REPUBLIKA.CO.ID, SURABAYA -- Majelis Ulama Indonesia (MUI) Jawa Timur menanggapi penolakan ceramah Ustaz Hanan Attaki yang terjadi di beberapa daerah di Jatim, seperti Jember dan Situbondo. Ketua Komisi Fatwa MUI Jatim KH Ma'ruf Khozin menyatakan, penolakan tersebut bukan karena Hanan Attaki menyebarkan paham sesat melainkan karena dikhawatirkan akan bertentangan dengan tatanan dakwah yang sudah ada di daerah tersebut.

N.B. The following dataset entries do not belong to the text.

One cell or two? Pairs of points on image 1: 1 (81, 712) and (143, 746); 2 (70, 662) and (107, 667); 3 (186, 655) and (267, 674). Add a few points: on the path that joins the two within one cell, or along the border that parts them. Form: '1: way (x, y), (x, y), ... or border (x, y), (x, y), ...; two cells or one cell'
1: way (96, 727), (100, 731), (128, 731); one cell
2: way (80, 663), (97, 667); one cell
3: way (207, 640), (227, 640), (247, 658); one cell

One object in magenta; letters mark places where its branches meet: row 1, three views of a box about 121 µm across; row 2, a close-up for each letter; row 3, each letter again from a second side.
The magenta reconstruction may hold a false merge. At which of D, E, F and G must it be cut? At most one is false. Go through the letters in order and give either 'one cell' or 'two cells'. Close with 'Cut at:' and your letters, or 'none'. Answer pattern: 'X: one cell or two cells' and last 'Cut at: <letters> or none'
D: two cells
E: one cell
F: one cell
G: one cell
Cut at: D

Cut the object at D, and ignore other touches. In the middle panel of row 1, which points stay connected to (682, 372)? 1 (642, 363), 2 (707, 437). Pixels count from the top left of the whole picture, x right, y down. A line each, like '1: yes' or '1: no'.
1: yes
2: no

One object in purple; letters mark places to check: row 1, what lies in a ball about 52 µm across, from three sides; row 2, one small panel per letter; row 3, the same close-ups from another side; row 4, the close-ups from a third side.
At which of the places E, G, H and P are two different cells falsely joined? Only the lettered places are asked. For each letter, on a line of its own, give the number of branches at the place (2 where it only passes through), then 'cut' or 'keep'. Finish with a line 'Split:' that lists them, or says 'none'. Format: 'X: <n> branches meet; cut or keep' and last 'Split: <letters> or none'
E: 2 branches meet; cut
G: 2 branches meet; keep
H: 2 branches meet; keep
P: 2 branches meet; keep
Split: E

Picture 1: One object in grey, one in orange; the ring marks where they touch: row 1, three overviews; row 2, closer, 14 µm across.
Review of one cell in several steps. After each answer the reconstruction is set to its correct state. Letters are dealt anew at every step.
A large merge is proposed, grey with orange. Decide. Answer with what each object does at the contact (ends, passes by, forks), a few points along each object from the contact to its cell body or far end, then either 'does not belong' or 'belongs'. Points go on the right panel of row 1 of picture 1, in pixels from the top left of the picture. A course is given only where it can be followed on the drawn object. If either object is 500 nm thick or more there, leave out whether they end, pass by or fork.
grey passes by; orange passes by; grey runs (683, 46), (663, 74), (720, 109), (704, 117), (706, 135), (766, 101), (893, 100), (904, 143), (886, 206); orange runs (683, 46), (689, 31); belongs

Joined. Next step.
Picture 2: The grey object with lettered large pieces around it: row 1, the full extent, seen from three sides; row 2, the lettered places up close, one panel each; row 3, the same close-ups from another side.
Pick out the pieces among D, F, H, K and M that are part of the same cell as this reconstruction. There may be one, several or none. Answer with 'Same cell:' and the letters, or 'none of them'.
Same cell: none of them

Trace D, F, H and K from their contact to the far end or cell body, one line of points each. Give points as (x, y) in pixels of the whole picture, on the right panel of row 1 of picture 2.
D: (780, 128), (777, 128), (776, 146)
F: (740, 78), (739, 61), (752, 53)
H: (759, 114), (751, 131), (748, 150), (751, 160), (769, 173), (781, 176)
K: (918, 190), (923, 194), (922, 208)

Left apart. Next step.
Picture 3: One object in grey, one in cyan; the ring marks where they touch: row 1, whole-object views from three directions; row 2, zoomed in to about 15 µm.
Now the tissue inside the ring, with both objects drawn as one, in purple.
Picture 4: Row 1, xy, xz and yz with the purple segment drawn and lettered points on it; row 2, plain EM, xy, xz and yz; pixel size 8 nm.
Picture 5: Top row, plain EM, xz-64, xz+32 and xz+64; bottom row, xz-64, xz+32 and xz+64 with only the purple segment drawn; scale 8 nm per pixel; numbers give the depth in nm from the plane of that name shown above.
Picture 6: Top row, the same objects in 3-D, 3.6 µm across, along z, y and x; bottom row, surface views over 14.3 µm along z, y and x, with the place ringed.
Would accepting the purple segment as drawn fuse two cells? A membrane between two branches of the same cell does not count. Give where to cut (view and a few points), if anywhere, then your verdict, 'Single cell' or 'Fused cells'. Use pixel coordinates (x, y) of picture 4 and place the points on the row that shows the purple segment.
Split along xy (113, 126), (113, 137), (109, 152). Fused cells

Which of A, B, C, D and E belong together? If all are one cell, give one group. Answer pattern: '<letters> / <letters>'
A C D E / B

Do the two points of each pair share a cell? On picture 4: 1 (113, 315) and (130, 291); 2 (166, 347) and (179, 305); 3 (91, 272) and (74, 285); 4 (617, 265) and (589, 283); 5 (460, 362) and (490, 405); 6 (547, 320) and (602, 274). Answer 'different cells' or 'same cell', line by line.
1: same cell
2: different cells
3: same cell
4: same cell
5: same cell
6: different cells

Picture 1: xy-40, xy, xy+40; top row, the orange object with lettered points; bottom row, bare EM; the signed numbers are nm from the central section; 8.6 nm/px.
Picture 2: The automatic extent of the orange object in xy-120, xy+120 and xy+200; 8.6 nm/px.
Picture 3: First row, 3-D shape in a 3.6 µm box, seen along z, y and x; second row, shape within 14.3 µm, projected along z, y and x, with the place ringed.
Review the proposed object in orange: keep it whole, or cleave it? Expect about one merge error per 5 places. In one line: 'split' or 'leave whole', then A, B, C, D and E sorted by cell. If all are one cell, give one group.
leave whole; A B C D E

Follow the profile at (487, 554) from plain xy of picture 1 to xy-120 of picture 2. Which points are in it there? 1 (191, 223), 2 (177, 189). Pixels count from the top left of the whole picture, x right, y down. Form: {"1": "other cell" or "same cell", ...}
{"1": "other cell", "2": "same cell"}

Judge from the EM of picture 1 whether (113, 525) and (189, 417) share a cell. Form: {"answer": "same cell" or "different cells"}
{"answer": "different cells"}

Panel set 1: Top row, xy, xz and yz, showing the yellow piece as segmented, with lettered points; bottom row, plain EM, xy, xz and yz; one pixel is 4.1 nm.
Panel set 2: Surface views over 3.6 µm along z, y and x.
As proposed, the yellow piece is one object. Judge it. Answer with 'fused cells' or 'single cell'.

"Enggak (sesat), cuma metode. Kalau boleh jadi di satu provinsi cocok belum tentu di wilayah yang di sini pesantrennya ribuan, belum tentu cocok," kata Khozin di Gedung Negara Grahadi, Surabaya, Rabu (27/7).
Khozin melanjutkan, penolakan yang terjadi di Jember dan Situbondo tersebut bukan mengartikan Hanan Attaki ditolak ceramah di seluruh daerah di Jatim. Sebab, kata dia, pada kenyataannya, di beberapa daerah di Jatim, Hanan Attaki masih diperbolehkan berceramah. Ia mencontohkan di Surabaya, di mana Hanan Attaki diperbolehkan menggelar kegiatan ceramahnya.
"Di beberapa daerah boleh. Di Surabaya diterima. Tergantung heterogen masyarakatnya," ujar Khozin.
Khozin menjelaskan, di Jawa Timur terdapat beberapa daerah yang religius, tingkat keilmuannya tinggi, pesantrennya banyak, serta ahli zikirnya. Maka ketika ada penceramah atau pendakwah yang berbeda kultur, dikhawatirkan akan bertentangan dengan tatanan yang sudah ada di daerah tersebut, sehingga mengganggu kondusivitas.
"Kalau terus tiba-tiba ada pendakwah yang berbeda kultur, beda cara, misalnya dakwah gaul. Dakwah gaul ini bagaimana? Sementara di wilayah Jatim yang sudah religius dikhawatirkan merusak tatanan. Kalau sudah baik tentu yang didatangkan yang lebih ahli seperti majelis zikir atau lainnya," kata Khozin.